What’s more, the view is that sports are a very resilient asset class. They are largely immune to supply chain shocks and geopolitical fissures; they are part of the booming experience economy; and with franchise-based systems like the NBA, you get to pick and cooperate with your competitors.

It’s no surprise, therefore, that Bill Foley, one of sport’s most prolific investors has thrown his hat in the ring to acquire a controlling stake in the Vegas NBA franchise.

Los Angeles Kings v Vegas Golden Knights
Photo by Zak Krill/NHLI via Getty Images

Foley already owns the Las Vegas Golden Knights of the NHL, meaning he knows better than most the once-doubted appetite for sport in Sin City.

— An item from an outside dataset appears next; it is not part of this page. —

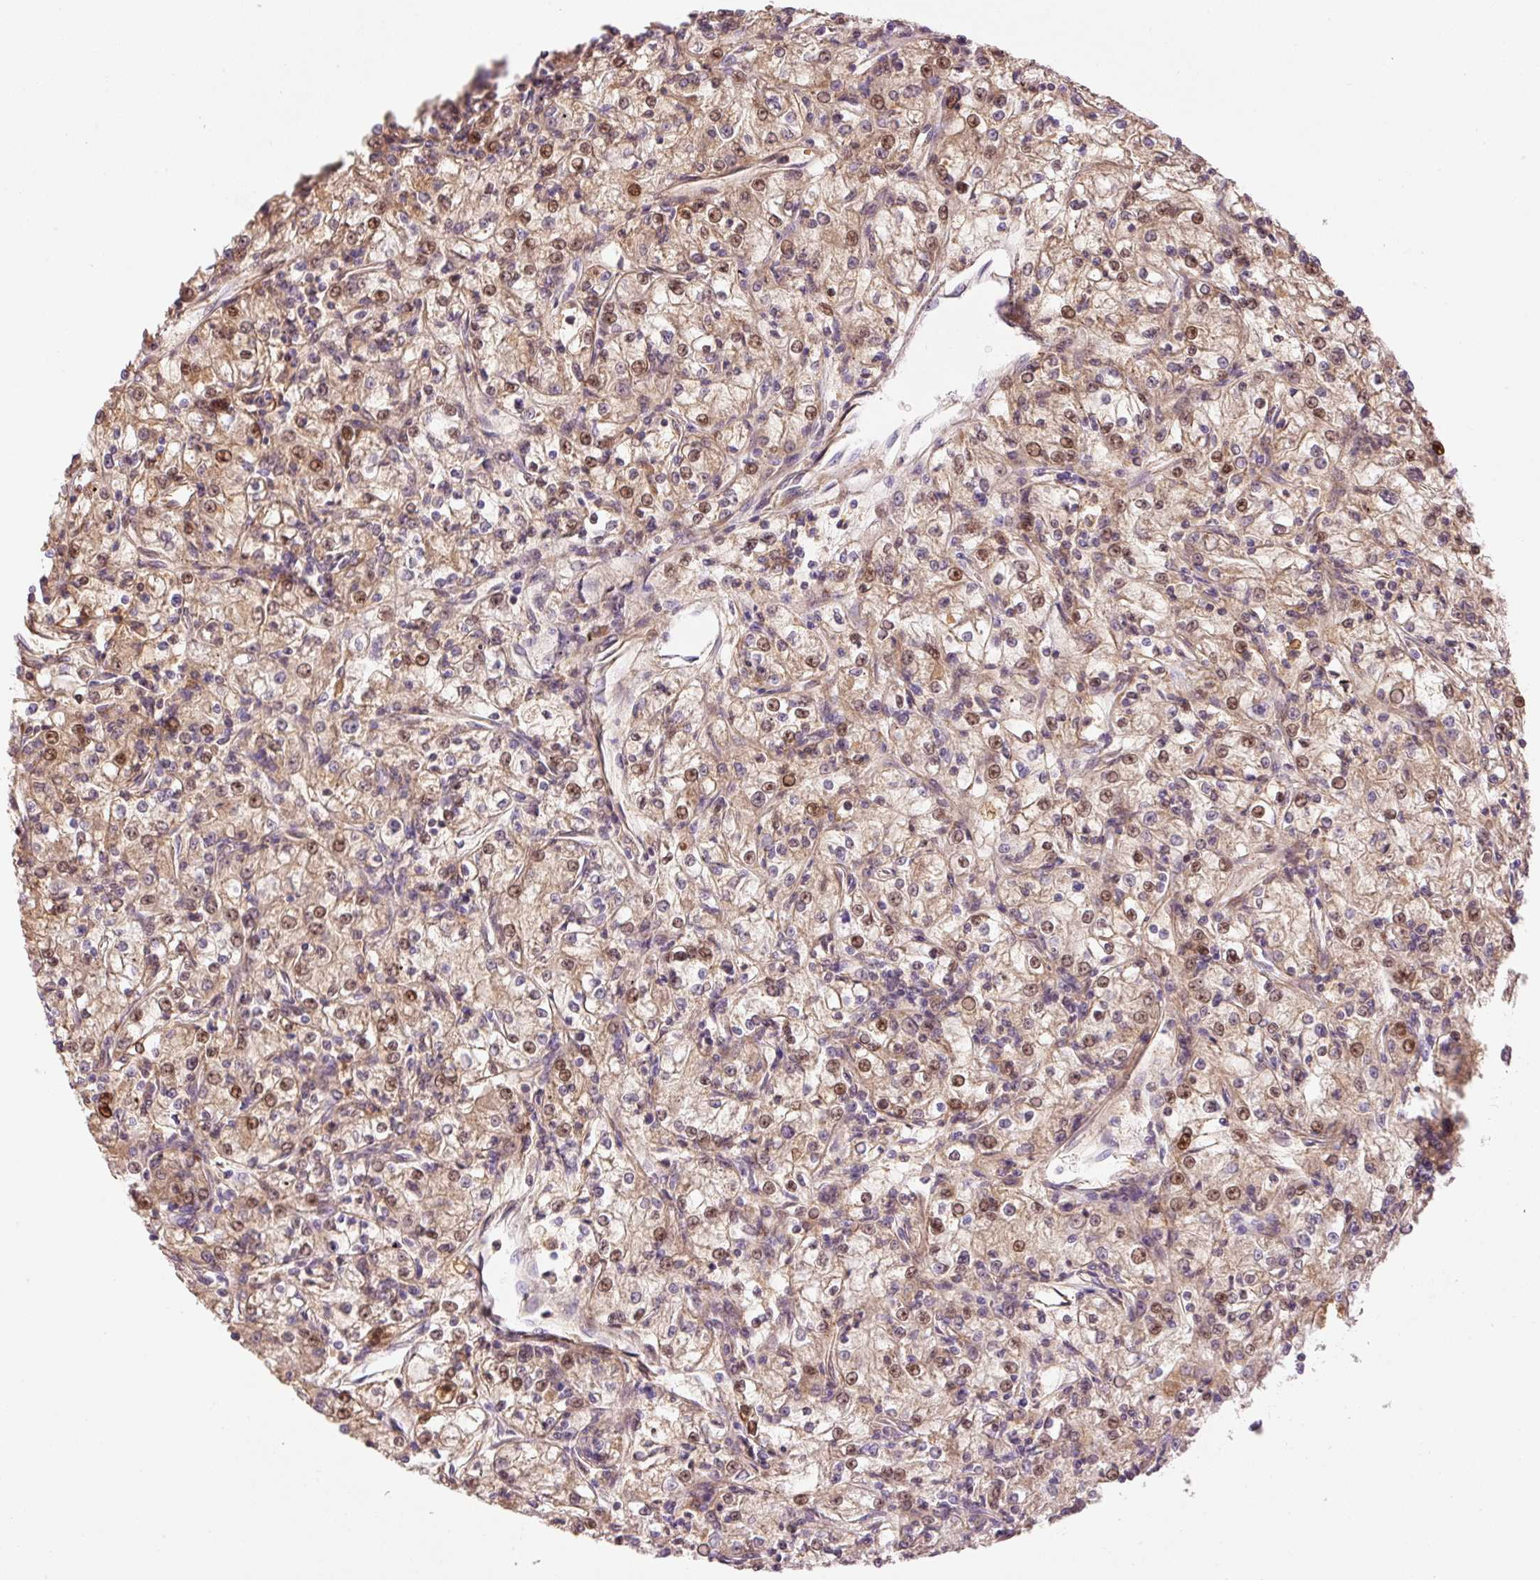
{"staining": {"intensity": "moderate", "quantity": ">75%", "location": "cytoplasmic/membranous,nuclear"}, "tissue": "renal cancer", "cell_type": "Tumor cells", "image_type": "cancer", "snomed": [{"axis": "morphology", "description": "Adenocarcinoma, NOS"}, {"axis": "topography", "description": "Kidney"}], "caption": "A photomicrograph showing moderate cytoplasmic/membranous and nuclear positivity in about >75% of tumor cells in renal adenocarcinoma, as visualized by brown immunohistochemical staining.", "gene": "CMTM8", "patient": {"sex": "female", "age": 59}}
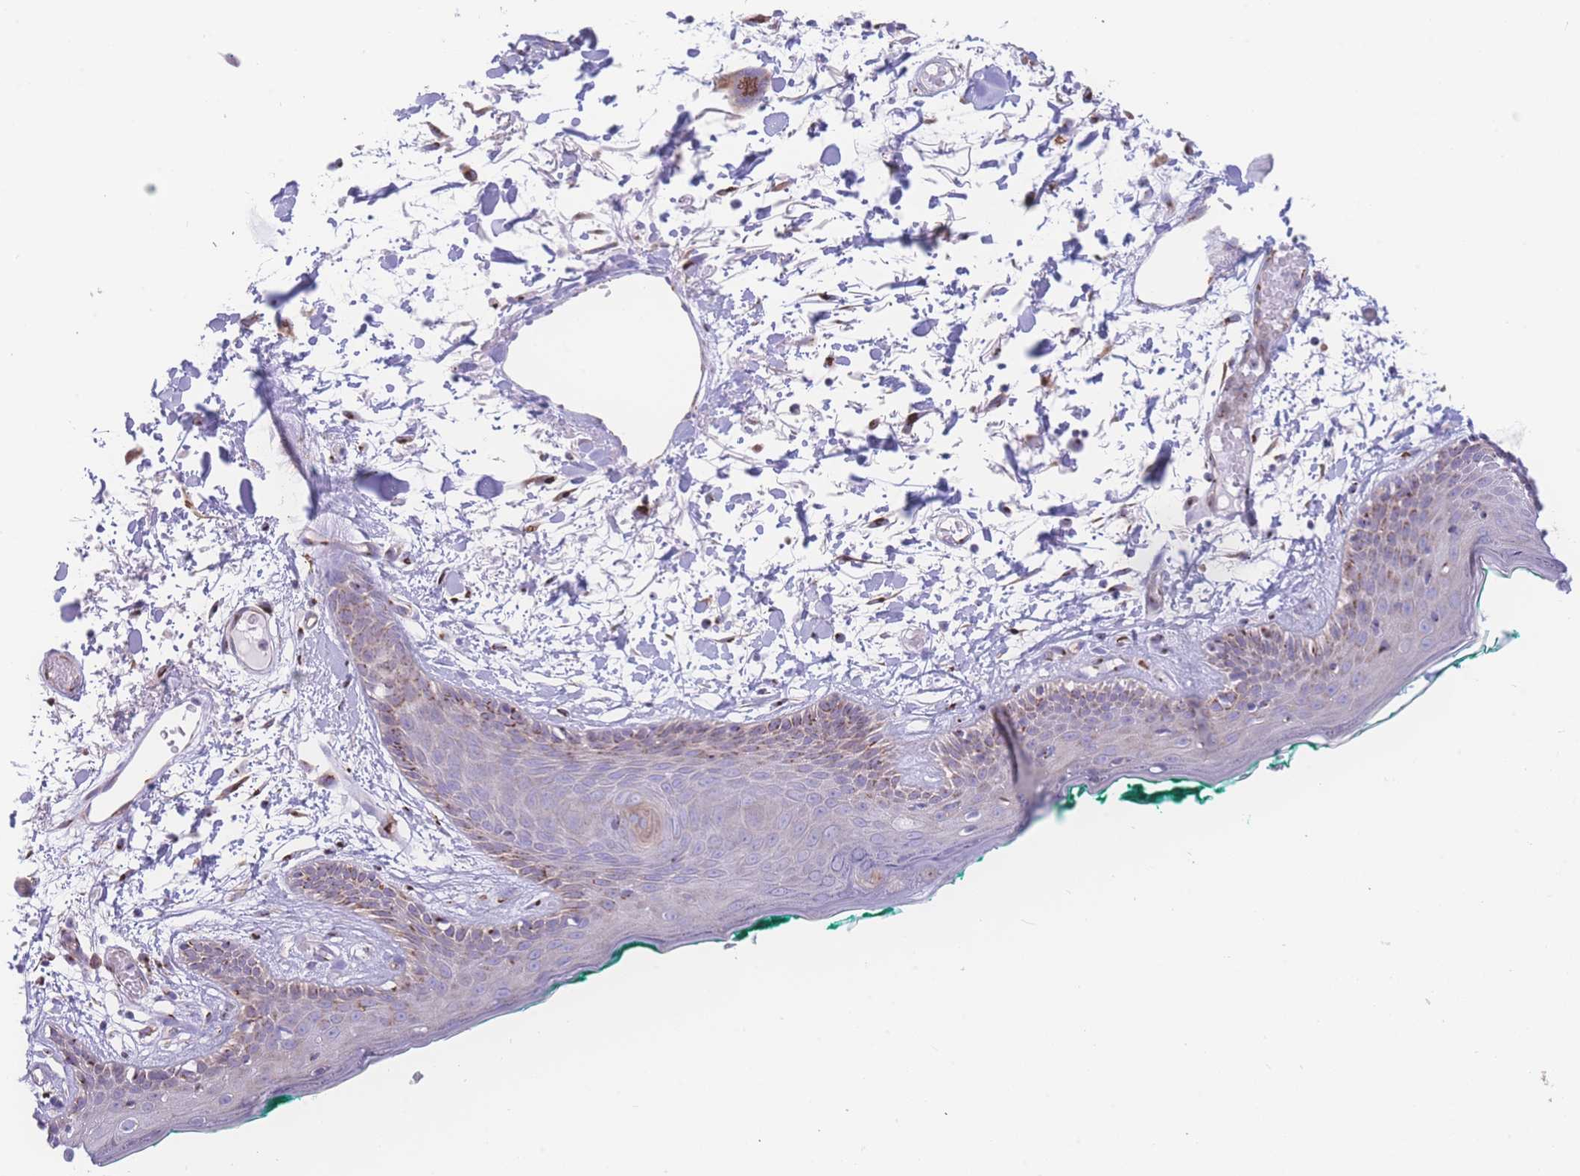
{"staining": {"intensity": "strong", "quantity": ">75%", "location": "cytoplasmic/membranous"}, "tissue": "skin", "cell_type": "Fibroblasts", "image_type": "normal", "snomed": [{"axis": "morphology", "description": "Normal tissue, NOS"}, {"axis": "topography", "description": "Skin"}], "caption": "Approximately >75% of fibroblasts in unremarkable skin demonstrate strong cytoplasmic/membranous protein staining as visualized by brown immunohistochemical staining.", "gene": "GOLM2", "patient": {"sex": "male", "age": 79}}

Other properties in his Black Knight Sports & Entertainment holding company include the indoor football team Vegas Knight Hawks and Premier League soccer club AFC Bournemouth.

And he appears particularly busy at present trying to cast his net wider into sports.

Only today, he completed a deal worth approximately $60m to buy Premiership Rugby club Exeter Chiefs.

Granted, it’s a deal of a completely different magnitude to the would-be Vegas NBA franchise. But given that it ends 155 years of the Chiefs, who are located in the southeast of England, being owned by its members, it does reiterate how all-in Foley is on sports.